■ **Work instructions**
Without the images, print all the entries below exactly as given.

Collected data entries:
-- Opening Marker --

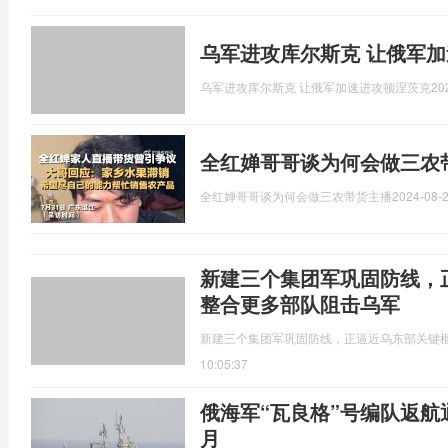
乌军进攻库尔斯克 让俄军
乌军进攻库尔斯克 让俄军加速进攻顿涅茨克
20
全红婵哥哥谈为何会做三农
全红婵哥哥谈为何会做三农带货主播
2024-08-2
新建三个集团军巩固防线，
整合更多部队阻击乌军
新建三个集团军巩固防线，正逼近乌东部关键
10:05:37
俄海军“瓦良格”号编队返航
月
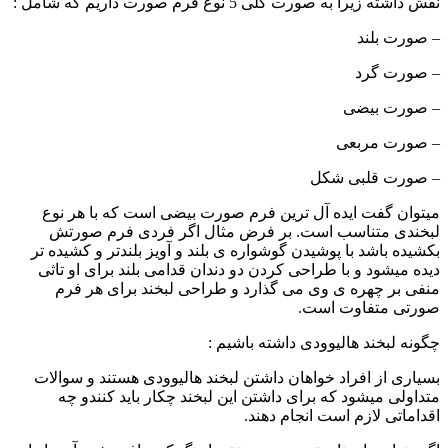
نقش داشته زیرا به صورت کلی 5 نوع فرم صورت داریم که شامل :
– صورت بلند
– صورت گرد
– صورت بیضی
– صورت مربعی
– صورت قلبی شکل
میتوان گفت ایده آل ترین فرم صورت بیضی است که با هر نوع
لبخندی متناسب است. بر فرض مثال اگر فردی فرم صورتش
بکشیده باشد با پوشیدن گوشواره ی بلند و آویز بلندتر و کشیده تر
دیده میشود و با طراحی کردن دو دندان قدامی بلند برای او تاثی
منفی بر چهره ی وی می گذارد و طراحی لبخند برای هر فرم
صورتی متفاوت است.
چگونه لبخند هالیوودی داشته باشیم :
بسیاری از افراد خواهان داشتن لبخند هالیوودی هستند و سوالات
متداولی میشود که برای داشتن این لبخند چکار باید کنندو چه
اقداماتی لازم است انجام دهند.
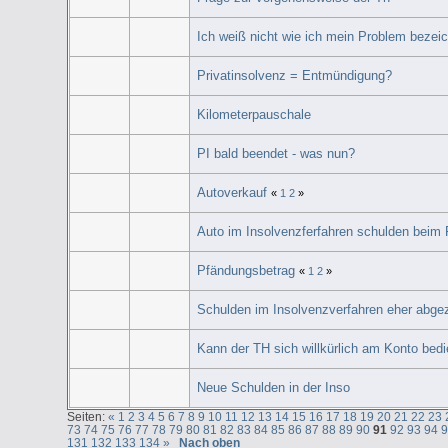
Ich weiß nicht wie ich mein Problem bezeic
Privatinsolvenz = Entmündigung?
Kilometerpauschale
PI bald beendet - was nun?
Autoverkauf
«
1
2
»
Auto im Insolvenzferfahren schulden beim
Pfändungsbetrag
«
1
2
»
Schulden im Insolvenzverfahren eher abge
Kann der TH sich willkürlich am Konto bed
Neue Schulden in der Inso
Seiten:
«
1
2
3
4
5
6
7
8
9
10
11
12
13
14
15
16
17
18
19
20
21
22
23
73
74
75
76
77
78
79
80
81
82
83
84
85
86
87
88
89
90
91
92
93
94
131
132
133
134
»
Nach oben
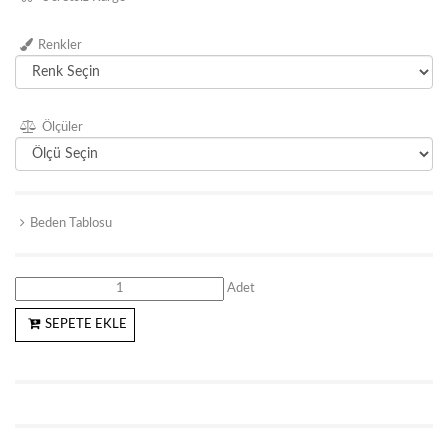
Renkler
Ölçüler
Beden Tablosu
Adet
SEPETE EKLE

-- Closing Marker --

■ **Expected output**
乌军进攻库尔斯克 让俄军
乌军进攻库尔斯克 让俄军加速进攻顿涅茨克
20
全红婵哥哥谈为何会做三农
全红婵哥哥谈为何会做三农带货主播
2024-08-2
新建三个集团军巩固防线，
整合更多部队阻击乌军
新建三个集团军巩固防线，正逼近乌东部关键
10:05:37
俄海军“瓦良格”号编队返航
月
نقش داشته زیرا به صورت کلی 5 نوع فرم صورت داریم که شامل :
– صورت بلند
– صورت گرد
– صورت بیضی
– صورت مربعی
– صورت قلبی شکل
میتوان گفت ایده آل ترین فرم صورت بیضی است که با هر نوع
لبخندی متناسب است. بر فرض مثال اگر فردی فرم صورتش
بکشیده باشد با پوشیدن گوشواره ی بلند و آویز بلندتر و کشیده تر
دیده میشود و با طراحی کردن دو دندان قدامی بلند برای او تاثی
منفی بر چهره ی وی می گذارد و طراحی لبخند برای هر فرم
صورتی متفاوت است.
چگونه لبخند هالیوودی داشته باشیم :
بسیاری از افراد خواهان داشتن لبخند هالیوودی هستند و سوالات
متداولی میشود که برای داشتن این لبخند چکار باید کنندو چه
اقداماتی لازم است انجام دهند.
Ich weiß nicht wie ich mein Problem bezeic
Privatinsolvenz = Entmündigung?
Kilometerpauschale
PI bald beendet - was nun?
Autoverkauf
«
1
2
»
Auto im Insolvenzferfahren schulden beim
Pfändungsbetrag
«
1
2
»
Schulden im Insolvenzverfahren eher abge
Kann der TH sich willkürlich am Konto bed
Neue Schulden in der Inso
Seiten:
«
1
2
3
4
5
6
7
8
9
10
11
12
13
14
15
16
17
18
19
20
21
22
23
73
74
75
76
77
78
79
80
81
82
83
84
85
86
87
88
89
90
91
92
93
94
131
132
133
134
»
Nach oben
Renkler
Ölçüler
Beden Tablosu
Adet
SEPETE EKLE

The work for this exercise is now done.